=== BRANO ESTRATTO ===

Gesù non vuole che questo avvenga e con un gesto assai significativo, rovesciando cioè ogni cosa e scacciando tutti dal tempio, insegna ai contemporanei e a quanti avranno a cuore l’onore del Padre suo, che c’è anche un limite nel male, soprattutto c’è una decenza che bisogna sempre rispettare: l’onore del Padre suo deve essere tenuto sempre in grande considerazione e per nessuna ragione al mondo deve essere offuscato, messo in discussione, avvolto da scandalo o da altro.
Questo dovrebbe insegnare a noi tutti quel rispetto delle cose sante, quella santa riverenza dei luoghi sacri, talvolta assai vilipesi o tenuti in nessuna considerazione. Quando questo accade è il segno palese che è Dio che è tenuto in scarsa considerazione. L’atteggiamento esteriore tradisce l’intimo, quello che c’è in ciascuno di noi e Gesù se ne dispiace. Lui vede che l’onore del Padre suo non è per nulla amato e desiderato e per questo interviene, richiamando il senso che deve rivestire per ciascuno il luogo sacro, dove abita Dio di una sua particolare presenza tra gli uomini.
La casa di Dio è casa di preghiera, di adorazione, di silenzio, di ascolto del Signore, di incontro spirituale con lui. Trasformarla in un luogo di chiasso, di frastuono, di commercio, di interscambio, di esteriorità e cose di questo genere è peccato grave contro l’onore del Signore e la sua gloria. Bisogna porvi rimedio e quanti sono preposti per conservare la gloria di Dio nella sua casa devono intervenire, anche con energia e con fermezza, perché ci si ricordi che il tempio è il luogo della presenza del Signore.

=== MATERIALE DI PARTENZA ===

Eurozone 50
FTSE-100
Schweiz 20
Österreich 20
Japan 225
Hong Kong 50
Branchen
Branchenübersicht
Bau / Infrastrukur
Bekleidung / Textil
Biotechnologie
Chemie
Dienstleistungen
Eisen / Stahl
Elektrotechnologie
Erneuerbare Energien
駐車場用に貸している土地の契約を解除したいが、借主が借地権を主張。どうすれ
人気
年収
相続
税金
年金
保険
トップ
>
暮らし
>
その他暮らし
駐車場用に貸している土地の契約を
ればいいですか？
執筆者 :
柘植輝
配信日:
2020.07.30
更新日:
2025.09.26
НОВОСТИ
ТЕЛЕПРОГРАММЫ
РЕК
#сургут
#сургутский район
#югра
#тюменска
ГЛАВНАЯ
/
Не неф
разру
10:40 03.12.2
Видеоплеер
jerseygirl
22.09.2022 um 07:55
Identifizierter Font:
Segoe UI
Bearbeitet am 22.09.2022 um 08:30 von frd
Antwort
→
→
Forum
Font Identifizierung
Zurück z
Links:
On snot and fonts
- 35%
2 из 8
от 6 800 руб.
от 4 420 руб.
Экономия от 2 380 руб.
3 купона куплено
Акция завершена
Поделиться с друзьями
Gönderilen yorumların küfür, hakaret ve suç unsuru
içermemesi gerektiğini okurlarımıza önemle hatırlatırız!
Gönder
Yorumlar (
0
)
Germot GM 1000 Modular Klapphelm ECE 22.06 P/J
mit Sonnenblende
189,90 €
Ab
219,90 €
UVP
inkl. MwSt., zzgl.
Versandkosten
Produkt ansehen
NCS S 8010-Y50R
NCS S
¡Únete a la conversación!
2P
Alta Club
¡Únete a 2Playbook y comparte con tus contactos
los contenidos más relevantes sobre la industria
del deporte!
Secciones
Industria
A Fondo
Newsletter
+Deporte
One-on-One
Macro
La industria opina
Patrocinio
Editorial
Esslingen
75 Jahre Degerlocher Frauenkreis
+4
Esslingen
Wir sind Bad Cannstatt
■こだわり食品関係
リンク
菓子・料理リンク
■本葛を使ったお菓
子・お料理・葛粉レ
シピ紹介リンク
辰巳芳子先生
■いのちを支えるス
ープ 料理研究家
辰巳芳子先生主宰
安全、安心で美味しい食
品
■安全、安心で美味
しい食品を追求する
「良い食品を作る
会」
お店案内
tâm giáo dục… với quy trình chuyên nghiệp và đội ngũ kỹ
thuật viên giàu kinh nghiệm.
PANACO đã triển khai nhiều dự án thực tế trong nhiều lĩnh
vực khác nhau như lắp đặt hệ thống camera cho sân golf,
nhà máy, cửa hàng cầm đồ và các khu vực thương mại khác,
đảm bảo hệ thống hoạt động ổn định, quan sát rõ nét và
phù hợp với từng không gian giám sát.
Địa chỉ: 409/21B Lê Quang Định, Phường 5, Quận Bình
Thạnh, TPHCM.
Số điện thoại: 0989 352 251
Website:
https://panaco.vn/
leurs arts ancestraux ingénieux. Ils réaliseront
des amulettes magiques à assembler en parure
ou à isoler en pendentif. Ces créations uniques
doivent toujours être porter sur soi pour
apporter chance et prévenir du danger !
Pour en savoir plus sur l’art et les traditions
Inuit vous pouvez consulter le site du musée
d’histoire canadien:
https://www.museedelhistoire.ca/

===

**COMPITI RICHIESTI**
1. Riformuli come elenco puntato il paragrafo del brano che inizia con «La casa di Dio è casa di preghiera», conservandone i fatti principali.
2. Renda sotto forma di tabella Markdown, con le colonne «N.» e «Contenuto», soltanto la parte delle righe che si apre con la prima riga e si chiude con la riga contenente "con tus contactos", entrambe incluse. Per ogni riga indichi il numero progressivo e il testo, tralasciando le righe vuote.

**RISPOSTE AI COMPITI**
1.
- La casa di Dio è casa di preghiera, di adorazione, di silenzio, di ascolto del Signore e di incontro spirituale con lui.
- Trasformarla in un luogo di chiasso, frastuono, commercio, interscambio ed esteriorità è peccato grave contro l'onore e la gloria del Signore.
- Chi è preposto a conservare la gloria di Dio nella sua casa deve porvi rimedio, anche con energia e fermezza, perché ci si ricordi che il tempio è il luogo della presenza del Signore.

2.
| N. | Contenuto |
|---|---|
| 1 | Eurozone 50 |
| 2 | FTSE-100 |
| 3 | Schweiz 20 |
| 4 | Österreich 20 |
| 5 | Japan 225 |
| 6 | Hong Kong 50 |
| 7 | Branchen |
| 8 | Branchenübersicht |
| 9 | Bau / Infrastrukur |
| 10 | Bekleidung / Textil |
| 11 | Biotechnologie |
| 12 | Chemie |
| 13 | Dienstleistungen |
| 14 | Eisen / Stahl |
| 15 | Elektrotechnologie |
| 16 | Erneuerbare Energien |
| 17 | 駐車場用に貸している土地の契約を解除したいが、借主が借地権を主張。どうすれ |
| 18 | 人気 |
| 19 | 年収 |
| 20 | 相続 |
| 21 | 税金 |
| 22 | 年金 |
| 23 | 保険 |
| 24 | トップ |
| 25 | > |
| 26 | 暮らし |
| 27 | > |
| 28 | その他暮らし |
| 29 | 駐車場用に貸している土地の契約を |
| 30 | ればいいですか？ |
| 31 | 執筆者 : |
| 32 | 柘植輝 |
| 33 | 配信日: |
| 34 | 2020.07.30 |
| 35 | 更新日: |
| 36 | 2025.09.26 |
| 37 | НОВОСТИ |
| 38 | ТЕЛЕПРОГРАММЫ |
| 39 | РЕК |
| 40 | #сургут |
| 41 | #сургутский район |
| 42 | #югра |
| 43 | #тюменска |
| 44 | ГЛАВНАЯ |
| 45 | / |
| 46 | Не неф |
| 47 | разру |
| 48 | 10:40 03.12.2 |
| 49 | Видеоплеер |
| 50 | jerseygirl |
| 51 | 22.09.2022 um 07:55 |
| 52 | Identifizierter Font: |
| 53 | Segoe UI |
| 54 | Bearbeitet am 22.09.2022 um 08:30 von frd |
| 55 | Antwort |
| 56 | → |
| 57 | → |
| 58 | Forum |
| 59 | Font Identifizierung |
| 60 | Zurück z |
| 61 | Links: |
| 62 | On snot and fonts |
| 63 | - 35% |
| 64 | 2 из 8 |
| 65 | от 6 800 руб. |
| 66 | от 4 420 руб. |
| 67 | Экономия от 2 380 руб. |
| 68 | 3 купона куплено |
| 69 | Акция завершена |
| 70 | Поделиться с друзьями |
| 71 | Gönderilen yorumların küfür, hakaret ve suç unsuru |
| 72 | içermemesi gerektiğini okurlarımıza önemle hatırlatırız! |
| 73 | Gönder |
| 74 | Yorumlar ( |
| 75 | 0 |
| 76 | ) |
| 77 | Germot GM 1000 Modular Klapphelm ECE 22.06 P/J |
| 78 | mit Sonnenblende |
| 79 | 189,90 € |
| 80 | Ab |
| 81 | 219,90 € |
| 82 | UVP |
| 83 | inkl. MwSt., zzgl. |
| 84 | Versandkosten |
| 85 | Produkt ansehen |
| 86 | NCS S 8010-Y50R |
| 87 | NCS S |
| 88 | ¡Únete a la conversación! |
| 89 | 2P |
| 90 | Alta Club |
| 91 | ¡Únete a 2Playbook y comparte con tus contactos |